Vol. 20, No. 3
Liang Qiang Ya is an interesting and talented man, very strong and perceptive in his actualization of his Tai Chi Chuan and Bagua practice. He expresses some very insightful information in the cover article that will be helpful to any practitioner, especially those who are dedicated in their study.
Initially, when Tai Chi was introduced to this country, the emphasis was almost totally on relaxation, although some of the teachers themselves were quite skilled and strong. One can certainly continue to practice Tai Chi forever in a relaxed way and still get benefits. But Tai Chi involves more than being relaxed and it is helpful that people know this even if they choose to stay on the rewarding path of relaxation only.
Liang is a strong man, but very flexible, which is the legacy of years of correct practice. He and George Xu, himself an accomplished practitioner, both feel that the use of mind and energy is the best way to bring forward internal energy for martial art use or for health. Liang is currently visiting in the San Francisco Bay area but hopefully he will return and perhaps stay.

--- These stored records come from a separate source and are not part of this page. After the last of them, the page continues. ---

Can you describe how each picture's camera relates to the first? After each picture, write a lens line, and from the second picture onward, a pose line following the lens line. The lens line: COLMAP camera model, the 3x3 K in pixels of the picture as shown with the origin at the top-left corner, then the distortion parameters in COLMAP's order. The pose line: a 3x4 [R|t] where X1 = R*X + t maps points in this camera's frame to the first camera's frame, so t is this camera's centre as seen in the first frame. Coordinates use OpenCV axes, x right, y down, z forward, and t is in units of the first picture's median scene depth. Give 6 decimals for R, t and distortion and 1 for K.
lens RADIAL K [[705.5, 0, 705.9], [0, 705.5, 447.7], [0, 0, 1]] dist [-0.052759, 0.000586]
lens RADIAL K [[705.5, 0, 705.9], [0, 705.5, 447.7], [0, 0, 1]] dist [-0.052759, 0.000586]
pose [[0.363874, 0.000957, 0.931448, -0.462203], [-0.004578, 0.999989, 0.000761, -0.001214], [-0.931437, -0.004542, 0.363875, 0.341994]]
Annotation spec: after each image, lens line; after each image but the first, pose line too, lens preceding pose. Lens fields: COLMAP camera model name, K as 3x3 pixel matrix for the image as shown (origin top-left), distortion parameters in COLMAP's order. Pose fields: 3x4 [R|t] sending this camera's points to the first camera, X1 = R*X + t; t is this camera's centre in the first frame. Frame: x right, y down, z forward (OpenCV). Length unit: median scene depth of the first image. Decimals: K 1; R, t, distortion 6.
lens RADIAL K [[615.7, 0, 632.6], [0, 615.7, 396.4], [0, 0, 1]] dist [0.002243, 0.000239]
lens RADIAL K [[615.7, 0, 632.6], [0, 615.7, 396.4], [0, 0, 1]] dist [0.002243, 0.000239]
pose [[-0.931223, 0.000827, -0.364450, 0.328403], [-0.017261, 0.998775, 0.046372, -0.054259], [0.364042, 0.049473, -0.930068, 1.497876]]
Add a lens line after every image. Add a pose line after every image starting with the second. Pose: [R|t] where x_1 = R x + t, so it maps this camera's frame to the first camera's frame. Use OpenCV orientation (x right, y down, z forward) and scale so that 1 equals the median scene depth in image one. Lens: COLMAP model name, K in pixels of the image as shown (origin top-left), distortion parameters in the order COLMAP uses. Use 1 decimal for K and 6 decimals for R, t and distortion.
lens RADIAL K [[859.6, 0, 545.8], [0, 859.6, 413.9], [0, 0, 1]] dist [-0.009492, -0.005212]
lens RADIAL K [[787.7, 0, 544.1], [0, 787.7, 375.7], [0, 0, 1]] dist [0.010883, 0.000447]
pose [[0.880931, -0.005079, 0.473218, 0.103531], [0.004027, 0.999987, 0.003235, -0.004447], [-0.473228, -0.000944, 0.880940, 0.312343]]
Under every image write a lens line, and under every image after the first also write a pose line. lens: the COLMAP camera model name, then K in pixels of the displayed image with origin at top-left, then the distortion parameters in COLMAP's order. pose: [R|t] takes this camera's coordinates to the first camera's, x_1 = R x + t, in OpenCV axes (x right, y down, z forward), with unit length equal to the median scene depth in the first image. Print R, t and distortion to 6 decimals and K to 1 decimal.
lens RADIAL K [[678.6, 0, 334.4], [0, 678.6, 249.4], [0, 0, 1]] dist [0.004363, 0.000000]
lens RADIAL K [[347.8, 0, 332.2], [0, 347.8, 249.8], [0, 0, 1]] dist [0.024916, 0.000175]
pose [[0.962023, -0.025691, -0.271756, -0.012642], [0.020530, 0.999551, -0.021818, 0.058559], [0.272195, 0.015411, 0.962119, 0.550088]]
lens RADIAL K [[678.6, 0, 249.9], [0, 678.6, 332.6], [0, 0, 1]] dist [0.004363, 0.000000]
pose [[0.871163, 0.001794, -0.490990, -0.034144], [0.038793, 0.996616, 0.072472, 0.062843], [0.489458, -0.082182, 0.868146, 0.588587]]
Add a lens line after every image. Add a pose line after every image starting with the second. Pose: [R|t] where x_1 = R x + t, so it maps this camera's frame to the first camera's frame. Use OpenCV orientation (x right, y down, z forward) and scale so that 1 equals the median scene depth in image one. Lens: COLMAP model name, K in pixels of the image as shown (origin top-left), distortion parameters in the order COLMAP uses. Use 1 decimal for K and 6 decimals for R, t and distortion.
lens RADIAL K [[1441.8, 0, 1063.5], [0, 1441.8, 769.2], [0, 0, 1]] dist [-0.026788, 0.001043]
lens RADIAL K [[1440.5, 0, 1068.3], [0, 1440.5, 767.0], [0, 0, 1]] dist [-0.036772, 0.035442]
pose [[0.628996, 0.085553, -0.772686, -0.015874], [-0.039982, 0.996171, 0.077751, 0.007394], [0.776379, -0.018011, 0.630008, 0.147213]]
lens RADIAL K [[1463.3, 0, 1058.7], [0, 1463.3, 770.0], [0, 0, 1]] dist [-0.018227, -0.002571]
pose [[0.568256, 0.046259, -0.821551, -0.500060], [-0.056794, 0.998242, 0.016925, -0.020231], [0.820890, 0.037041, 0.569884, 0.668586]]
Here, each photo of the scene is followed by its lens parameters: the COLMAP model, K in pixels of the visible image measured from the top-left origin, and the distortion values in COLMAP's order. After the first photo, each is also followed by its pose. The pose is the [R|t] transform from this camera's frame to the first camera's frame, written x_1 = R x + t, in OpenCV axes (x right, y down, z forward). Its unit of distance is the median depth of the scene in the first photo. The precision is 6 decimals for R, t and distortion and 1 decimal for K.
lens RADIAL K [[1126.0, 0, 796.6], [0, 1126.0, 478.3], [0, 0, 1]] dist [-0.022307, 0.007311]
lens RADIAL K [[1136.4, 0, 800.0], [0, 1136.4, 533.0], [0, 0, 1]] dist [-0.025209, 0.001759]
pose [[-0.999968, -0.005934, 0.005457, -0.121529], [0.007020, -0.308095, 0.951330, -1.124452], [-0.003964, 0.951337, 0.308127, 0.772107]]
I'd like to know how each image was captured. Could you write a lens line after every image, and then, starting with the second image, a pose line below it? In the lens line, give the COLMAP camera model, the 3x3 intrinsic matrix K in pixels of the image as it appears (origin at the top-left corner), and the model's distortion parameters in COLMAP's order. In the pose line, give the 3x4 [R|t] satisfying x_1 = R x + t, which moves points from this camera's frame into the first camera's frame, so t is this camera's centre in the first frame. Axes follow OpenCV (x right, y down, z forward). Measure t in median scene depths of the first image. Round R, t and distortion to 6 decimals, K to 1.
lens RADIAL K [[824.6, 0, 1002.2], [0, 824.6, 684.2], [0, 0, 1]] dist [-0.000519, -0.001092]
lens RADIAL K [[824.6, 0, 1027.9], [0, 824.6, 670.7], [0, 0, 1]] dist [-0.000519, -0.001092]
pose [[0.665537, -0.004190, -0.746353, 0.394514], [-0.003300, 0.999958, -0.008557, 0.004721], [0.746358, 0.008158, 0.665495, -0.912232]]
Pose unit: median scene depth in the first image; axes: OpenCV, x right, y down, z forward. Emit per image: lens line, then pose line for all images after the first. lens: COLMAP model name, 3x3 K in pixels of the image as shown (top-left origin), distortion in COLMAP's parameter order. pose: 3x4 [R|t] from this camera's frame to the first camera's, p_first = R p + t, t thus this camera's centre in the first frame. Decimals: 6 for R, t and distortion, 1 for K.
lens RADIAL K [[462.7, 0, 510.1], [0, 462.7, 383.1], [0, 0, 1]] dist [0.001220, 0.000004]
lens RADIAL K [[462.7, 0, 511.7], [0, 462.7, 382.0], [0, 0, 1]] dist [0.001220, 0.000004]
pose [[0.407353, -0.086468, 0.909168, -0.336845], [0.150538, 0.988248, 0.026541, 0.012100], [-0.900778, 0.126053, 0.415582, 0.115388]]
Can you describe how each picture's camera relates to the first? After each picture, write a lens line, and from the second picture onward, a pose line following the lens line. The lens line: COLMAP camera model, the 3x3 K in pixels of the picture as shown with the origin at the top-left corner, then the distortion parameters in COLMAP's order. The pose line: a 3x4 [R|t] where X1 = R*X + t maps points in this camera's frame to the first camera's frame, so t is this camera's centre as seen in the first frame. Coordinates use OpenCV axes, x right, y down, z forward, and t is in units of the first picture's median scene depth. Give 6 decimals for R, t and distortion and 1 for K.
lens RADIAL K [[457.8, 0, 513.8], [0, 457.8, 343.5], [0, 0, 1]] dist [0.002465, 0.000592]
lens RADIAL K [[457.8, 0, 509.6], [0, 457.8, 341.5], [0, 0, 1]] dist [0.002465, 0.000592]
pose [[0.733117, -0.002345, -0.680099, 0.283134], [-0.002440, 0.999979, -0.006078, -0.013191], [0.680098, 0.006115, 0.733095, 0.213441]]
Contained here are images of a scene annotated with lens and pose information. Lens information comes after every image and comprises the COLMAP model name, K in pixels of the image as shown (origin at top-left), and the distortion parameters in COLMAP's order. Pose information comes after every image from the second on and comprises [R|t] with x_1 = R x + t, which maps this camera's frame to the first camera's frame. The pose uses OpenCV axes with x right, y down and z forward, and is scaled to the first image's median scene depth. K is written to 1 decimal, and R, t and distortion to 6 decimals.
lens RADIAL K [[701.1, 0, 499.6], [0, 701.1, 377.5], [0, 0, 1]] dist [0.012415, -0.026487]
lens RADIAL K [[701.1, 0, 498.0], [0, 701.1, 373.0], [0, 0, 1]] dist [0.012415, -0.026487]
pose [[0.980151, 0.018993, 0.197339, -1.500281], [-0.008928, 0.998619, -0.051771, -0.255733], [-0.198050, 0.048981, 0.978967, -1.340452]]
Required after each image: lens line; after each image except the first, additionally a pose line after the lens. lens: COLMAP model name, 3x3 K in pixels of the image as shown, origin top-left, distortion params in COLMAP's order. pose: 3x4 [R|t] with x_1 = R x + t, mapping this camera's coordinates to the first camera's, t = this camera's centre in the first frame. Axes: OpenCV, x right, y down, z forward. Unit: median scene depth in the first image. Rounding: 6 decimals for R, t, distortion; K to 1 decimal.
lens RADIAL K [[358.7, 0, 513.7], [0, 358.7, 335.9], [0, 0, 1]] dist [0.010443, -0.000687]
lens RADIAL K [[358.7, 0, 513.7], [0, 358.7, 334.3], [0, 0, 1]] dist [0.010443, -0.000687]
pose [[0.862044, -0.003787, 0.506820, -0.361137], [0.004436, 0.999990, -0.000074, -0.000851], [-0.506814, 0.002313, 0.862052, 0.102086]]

Cai Song Fang feels that Wuji qigong is simple and easy, and it certainly would appear to be so. But something simple can also be one of the hardest things to do when it means that you are brought face to face with your own mind and emotions. He has done it for 43 years.
Usually, when people talk about martial arts, they talk about techniques and how to use them to defeat opponents. For Cai, the important thing is to develop the internal energy and inner awareness, which he feels are more important. Fong Ha, who has been practicing internal methods such as Cai's for many years, also feels that awareness is more important than technique.
Much of Ca'i teaching is discussed in Jan Diepersloot's book, Warriors of Stillness.
Zhang Fuxing, who writes about his experience in this issue, was born in 1921 in China. He describes himself as an emeritus professor from the Peoples Republic of China and an “amateur” in Tai Chi Chuan, despite the fact that he has been practicing more than 40 years. He certainly deserves our respect for his long practice and insights which he shares with us.
Tu-ky Lam teaches in New Zealand and shares his ideas about song, sometimes written sung. Like many of the principles of Tai Chi, it is easier to understand the idea superficially than to be able to experience and implement it.
This is a challenge for the teacher as well as the student, since it is hard to get across an idea necessarily grounded in physically feeling the way our bodies work. Sometimes it is impossible until the student has put in a certain amount of time gathering experience and energy. Experience is a nice word for making mistakes trying to find the right way to do things.
Erik Kaplan's story is one that many students in Western countries have experienced. There are limited numbers of experienced Tai Chi teachers and certainly a whole range of approaches to teaching. But you can tell from Erik's article he is not one to give up easily.
David Bannon, Ph.D., has some experience with Tai Chi, but has black belts in Hapkido and Kendo. He reveals some useful perspectives on Chinese medicine and its relationship to Taoist exercises and internal martial arts.
Dr. Robert Rosan has a theory on the addiction people have to habit, which puts them on a downward path of devolution, rather than progressing to higher levels.
The problem is similar to the concept of going through the motions, which is all too common in Tai Chi practice and life in general. This is one of the greatest problems people have because it robs them of consciousness and choice. Practice should feel alive, creative and challenging not just during push hands but also whenever you do the form or standing meditation.